### Passage to read
** START **

# Living/growing bee shelter?



## Tia (Nov 19, 2003)

Sounds like something the bees would love, but how would you get into the hives to maintain them? It would seem it would have to be a pretty large pole shelter to provide elbow room to get in and under for manipulations, etc.


----------



## Finman (Nov 5, 2004)

It is easier if you buy 4 styrofoam deeps. So you have good shelter for winter and spring build up is good.


----------



## space bee (Jan 16, 2006)

My hive are top bar hives.


----------



## Finman (Nov 5, 2004)

>My hive are top bar hives. >
sorry, lost generation


----------



## oldgreyone (Apr 30, 2005)

You will have to make a pretty good size arbor to work under, but it sounds like a workable plan. You've got me thinking about the possibilities for my place as well. Thanks for the idea.

I'm thinking of pole beans. Anybody got other ideas that might work and grow fast enough?


----------



## space bee (Jan 16, 2006)

Oldgreyone, 
Keep me posted how this works out. I'd like to make a more arched structure somehow so the 'walls' are vertical up higher. Not sure yet what to use for that. 
As for plants, I was wondering about Clematis, sweet peas, pole beans or the likes. Preferrably something the bees can make use of, too.


----------



## Michael Bush (Aug 2, 2002)

Regular hives I prefer in the sun. But top bar hives have less comb collapses in the shade, so maybe it's a good plan.


----------



## electricbluelizzy (Mar 29, 2006)

Also try moonflowers - VORACIOUS growers, but you should plant some early and some mid summer, or they will kind of die out in about August. They are also really beautiful


----------



## Drone On (Mar 19, 2005)

Instead of bean poles you might consider a longer lasting trellis with posts and overhead wires stretched across the top then down into the ground held in place with earth anchors. On the prevailing winter wind side you could add lath. I like clematis especially the alpinas loved by honeybees also honeysuckles and climbing roses but you are talking to a nursery owner.


----------



## db_land (Aug 29, 2003)

I've seen something made of bamboo that would work. The guy used some kind of plant (vine) that he trained around the bamboo to hold it in place -it could have been what I call "trumpet flower" vine (humming birds love the orange blossoms). Anyway, the bamboo arched together at the top - kind of like a gaint birdcage with an archway open entrance.


----------



## space bee (Jan 16, 2006)

Thanks Folks! I have found a place for my bees that doesn't make the above idea necessary anymore, but I'll keep you posted if I try it out.


----------



## Scot Mc Pherson (Oct 12, 2001)

I think it would work great to provide protection from the wind at all seasons if you leave the dead bramble up.


----------



## palikaji (Jul 3, 2005)

I've always wanted to build and arbor that arches in our backyard to extend over 5 hives or so. I was always worried that if I planted something the bees loved over it, there would be so many working up there even despite the height it might be a bit challenging to work. But this could be a fallacy, considering they seem to be quiet disinterested in you when they are working something.

I also wonder about the sun as Michael said, but isn't it true that most ferals choose shady spots - inside a rock crevice, in a tree etc.?


----------



## 3pepper (May 10, 2006)

if you have red cedar ( a juniper ) they are flexable strong and rot resistant . they can be set in the ground like a fence post and bent and wired together , set in a circular pattern an wired together they make an amazingly strong structure . and can be done in any size .

** END **

### Supplied data

** START **

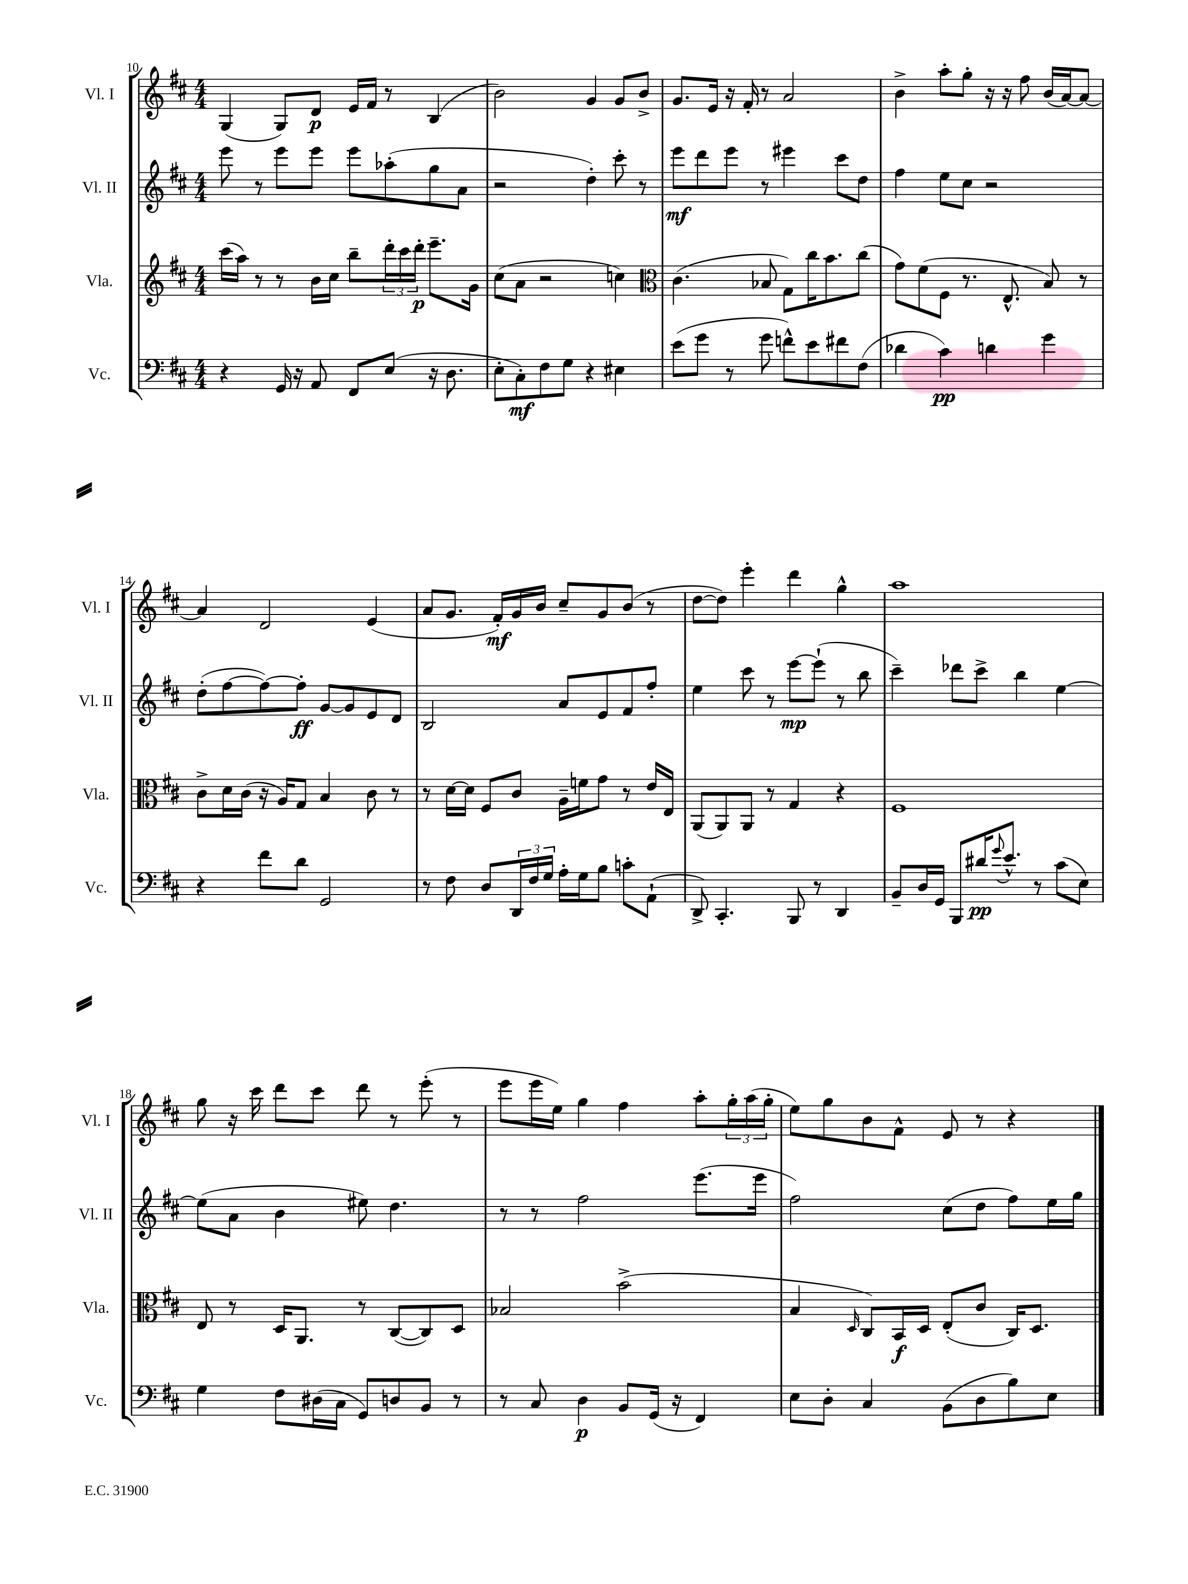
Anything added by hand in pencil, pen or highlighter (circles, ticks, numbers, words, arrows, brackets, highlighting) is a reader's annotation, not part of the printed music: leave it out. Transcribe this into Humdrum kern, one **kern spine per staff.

** END **

### The problem
Please answer these questions from the bee shelter thread:
1. Which kind of hive does Michael Bush prefer to keep in the sun?
2. What plant does electricbluelizzy suggest trying?
3. What wood does 3pepper say can be set in the ground like a fence post?

### Solved exercise
1. Regular hives.
2. Moonflowers.
3. Red cedar.